> [Task details]: Copy each entry below verbatim. Skip the pictures.

==== Data

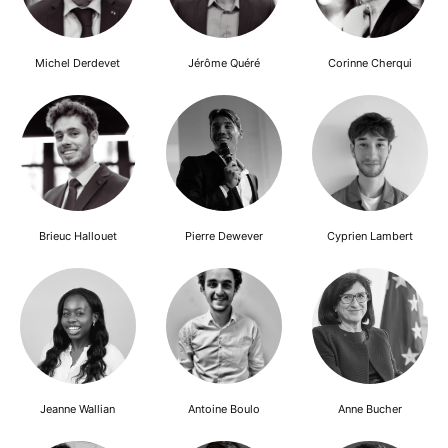
Michel Derdevet
Jérôme Quéré
Corinne Cherqui
Brieuc Hallouet
Pierre Dewever
Cyprien Lambert
Jeanne Wallian
Antoine Boulo
Anne Bucher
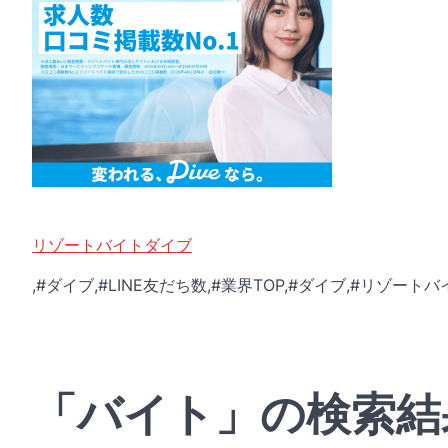
リゾートバイトダイブ
,#ダイブ,#LINE友だち数,#業界TOP,#ダイブ,#リゾートバ
「バイト」の検索結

========

> [Response box]:
Michel Derdevet
Jérôme Quéré
Corinne Cherqui
Brieuc Hallouet
Pierre Dewever
Cyprien Lambert
Jeanne Wallian
Antoine Boulo
Anne Bucher
リゾートバイトダイブ
,#ダイブ,#LINE友だち数,#業界TOP,#ダイブ,#リゾートバ
「バイト」の検索結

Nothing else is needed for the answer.